O dönemlerden sonra Sarayın Uşakları diye bir Twitter hesabından Aksaray Adliyesi ve FETÖ/PDY soruşturmalarını yürüten savcı A.D. ile [ilgili] olumsuz şeyler paylaşıldığınıduyuyordum. Ben A.D. ve Aksaray adliyesi ile Sarayın Uşakları adlı Twitter hesabına bu bilgileri kimlerin ulaştırdığını bilmiyorum. Ancak bu soruşturmaları yürüten A.D. ile ilgili bir karalama kampanyasının olduğu aşikardı. Sarayın Uşakları isimli bu Twitter hesabında paylaşılanları da M.D. ve eyfi hâkim ve savcılar sürekli konuşurdu…”

iii. Başvurucunun kullanmış olduğu GSM hattına ilişkin analiz raporunda; hakkında FETÖ/PDY nedeniyle işlem yapılan hâkim, Cumhuriyet savcısı, emniyet personeli, avukat ve memur gibi değişik görevlerdeki insanlarla başvurucunun iletişim hâlinde olduğu ifade edilmiştir.
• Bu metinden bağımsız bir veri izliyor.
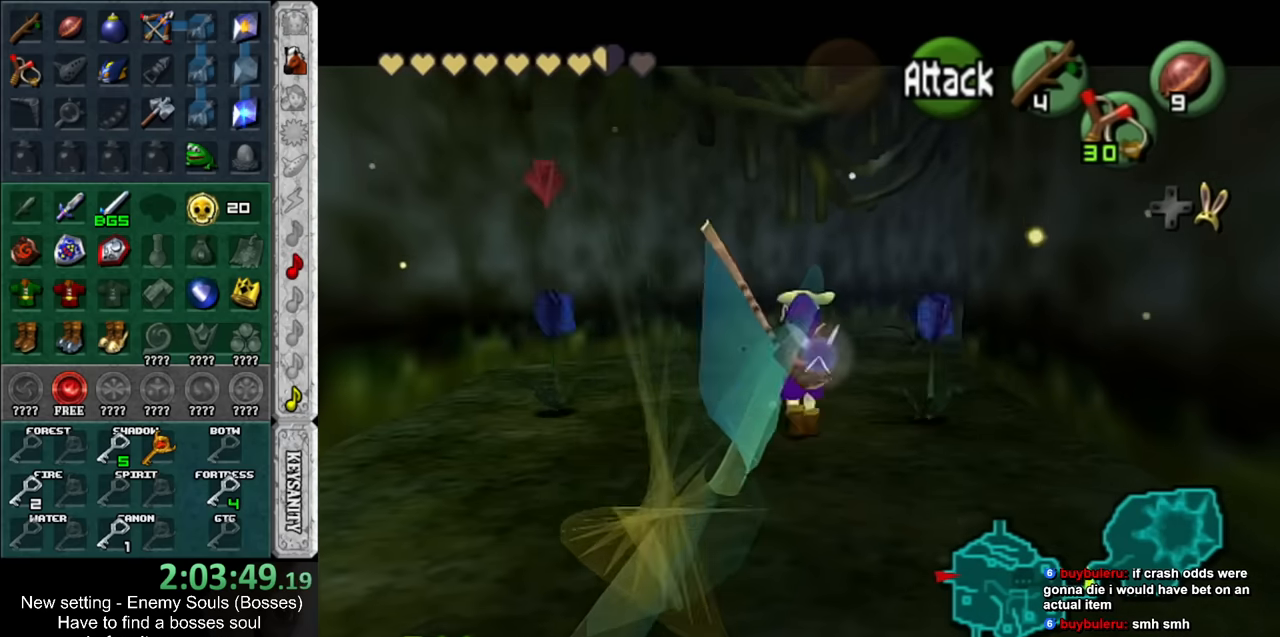
{"buttons": [], "left_stick": "right", "right_stick": "center", "events": [[116, "left_stick", "left"], [300, "left_stick", "up-right"], [450, "left_stick", "right"]]}
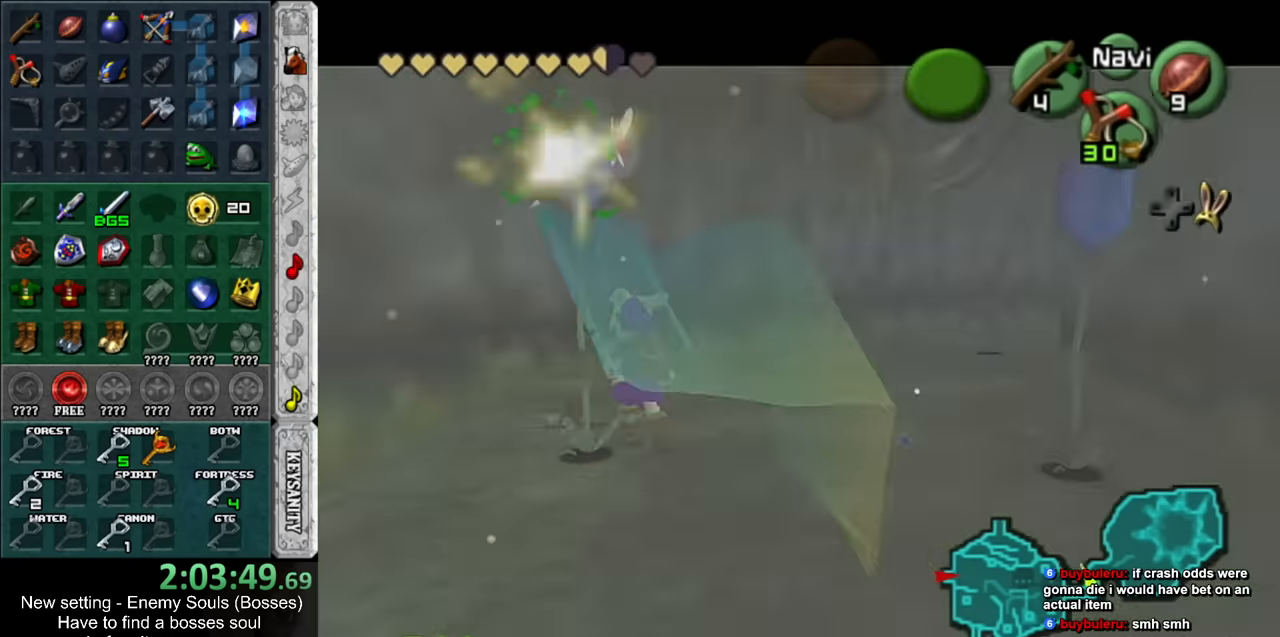
{"buttons": [], "left_stick": "down-right", "right_stick": "center", "events": [[166, "left_stick", "down-right"]]}
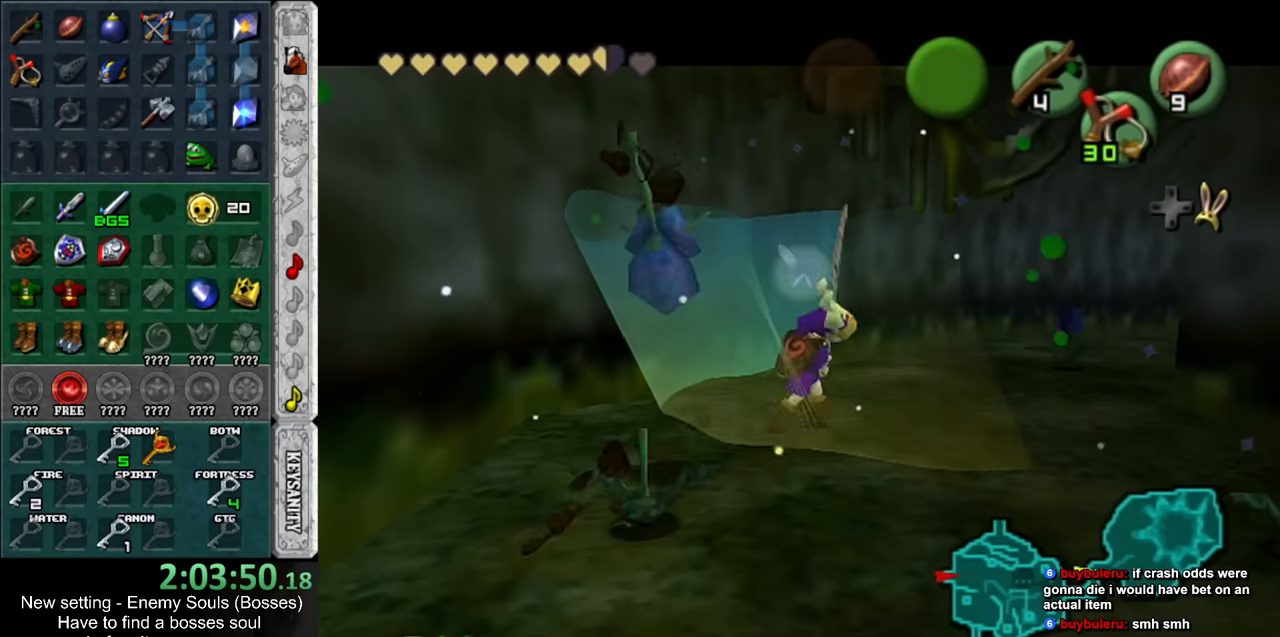
{"buttons": [], "left_stick": "down-left", "right_stick": "center", "events": [[366, "left_stick", "down-left"]]}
Aynı raporda, başvurucunun iletişim hâlinde olduğu bu kişilerin birçoğunun FETÖ/PDY mensuplarınca kullanıldığı bilinen ByLock isimli programı kullandığının da tespit edildiği belirtilmiştir.

28. Erzurum 3. Ağır Ceza Mahkemesi 23/6/2017 tarihinde iddianamenin kabulüne karar vermiş ve başvurucu hakkındaki yargılama, Mahkemenin E.2017/322 sayılı dosyası üzerinden sürdürülmüştür.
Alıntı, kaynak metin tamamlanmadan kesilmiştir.